The number of craftsmen employed and the output of their labours must have been immense, but such are the temporary nature of willow and the humble status of the basketmaker that the evidence of the scale of production has all but disappeared. In practically every instance where today one needs cardboard, plastic or plywood for packing material, two hundred years ago this need would have been met by wickerwork. Fruit and vegetables were gathered from the fields into baskets; fish, poultry and dairy produce were all packed into wicker for the journey to the town markets. Jobs requiring the transport of bulky materials such as manure or rubble needed baskets, and not only were rural items such as animal muzzles, bird traps and beer strainers made of willow, but so were the travelling trunks, hat boxes and umbrella holders of the well-to-do.

The distribution of workshops depended on local demand and favourable conditions for growing willows.
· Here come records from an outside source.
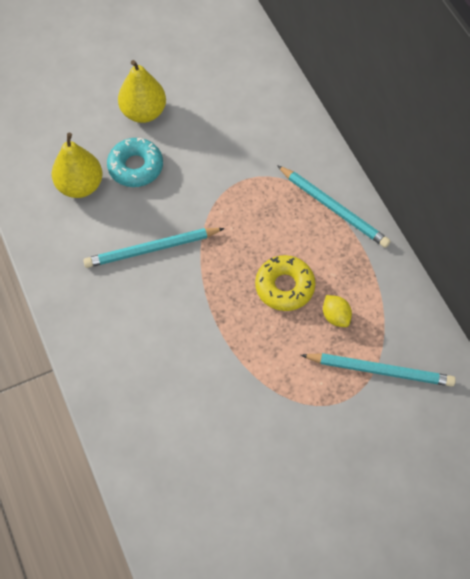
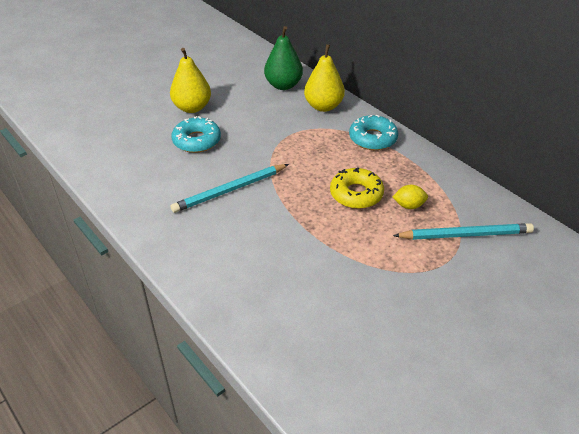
camera: 15 degrees left, 20 degrees down
(80, 186) = (151, 160): yellow pear -> yellow pear (323, 106)
(259, 97) = (283, 85): none -> green pear
(334, 208) = (373, 138): turquoise pencil -> turquoise donut
(335, 316) = (409, 205): yellow lemon -> yellow lemon turned 45 degrees counterclockwise

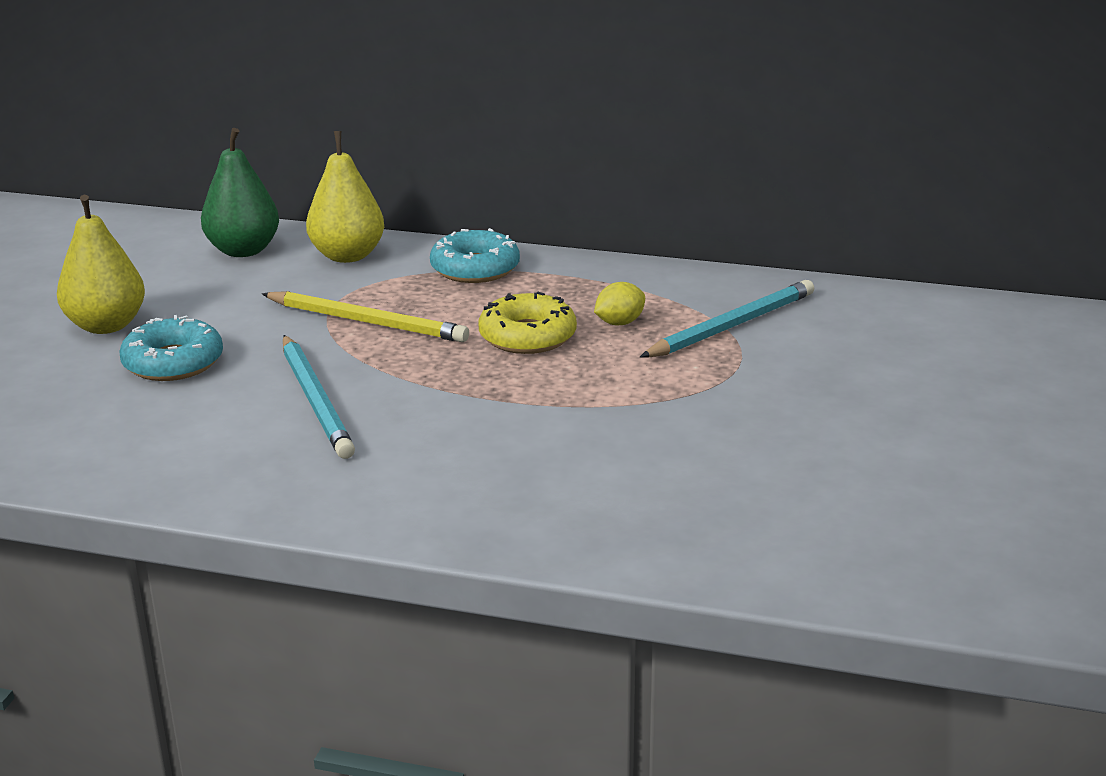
camera: 35 degrees left, 15 degrees down
(230, 190) = (316, 400): turquoise pencil -> turquoise pencil turned 45 degrees counterclockwise
(294, 152) = (367, 322): none -> yellow pencil

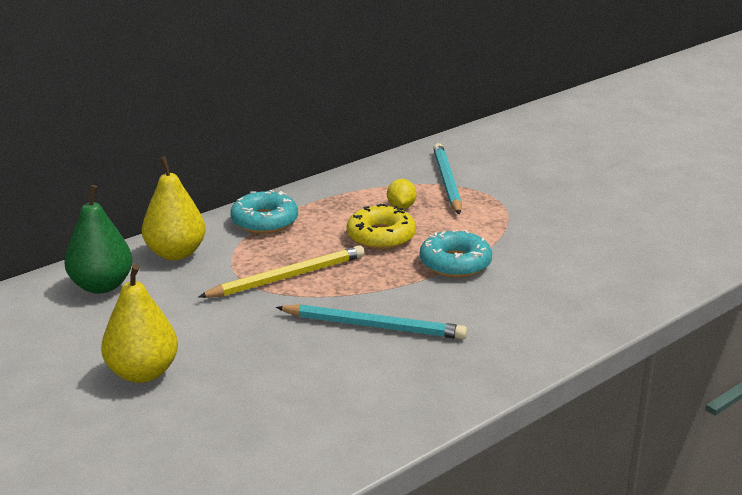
camera: 55 degrees left, 0 degrees up
(173, 363) = (246, 362): turquoise donut -> turquoise donut (455, 263)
In certain counties these factors combined to create a concentration of makers, often within a small area of several villages. At the beginning of the twentieth century East Anglia and the East Midlands, the plain of York, Worcestershire, Gloucestershire, Kent, Bedfordshire and the Thames Valley supported a fair number of country workshops, making for the most part simple agricultural baskets. A greater variety of produce was to be found in the important centres of Lancashire, Somerset and the Trent Valley (Nottinghamshire and Leicestershire), while the largest and most sophisticated workshops were found in the towns.

Guilds of basketmakers were formed. Records show that the Worshipful Company of Basketmakers of the City of London was established before 1469. This company was eventually granted a royal charter by George VI in 1937, but by then its old responsibilities had long since been taken on by the trade unions.

Decline of the basket trade has continued throughout the twentieth century for many economic reasons. An economy in which time has much value and quality very little has no place for a durable product that is extremely labour-intensive. Moreover, where the use of wicker has still been viable, the cheapness of foreign labour has often led to basket importation. British basketmakers, as members of an industrially advanced country, started to experience the undermining of their trade in the second half of the nineteenth century. Imports from the Netherlands, Germany and France severely affected the makers of agricultural work up to 1939. Wartime renewed the demand for baskets but since then competition in the domestic market has continued from the products of Spain, Eastern Bloc countries such as Poland, and the Far East. Consequently between 1945 and 1980 the number of ‘twiggies’ (as some makers call themselves) fell from seven thousand to about five hundred, of whom two hundred were blind and working under subsidised conditions.

The New Craftsmen

Today, accomplished basketmakers are few. The blind workshops still produce articles of a robust nature superior in strength to importations, although not necessarily very refined. In comparison many other makers, in attempts to beat importation on the same ground, have taken short cuts and generally lost the merits and quality of traditional willow work.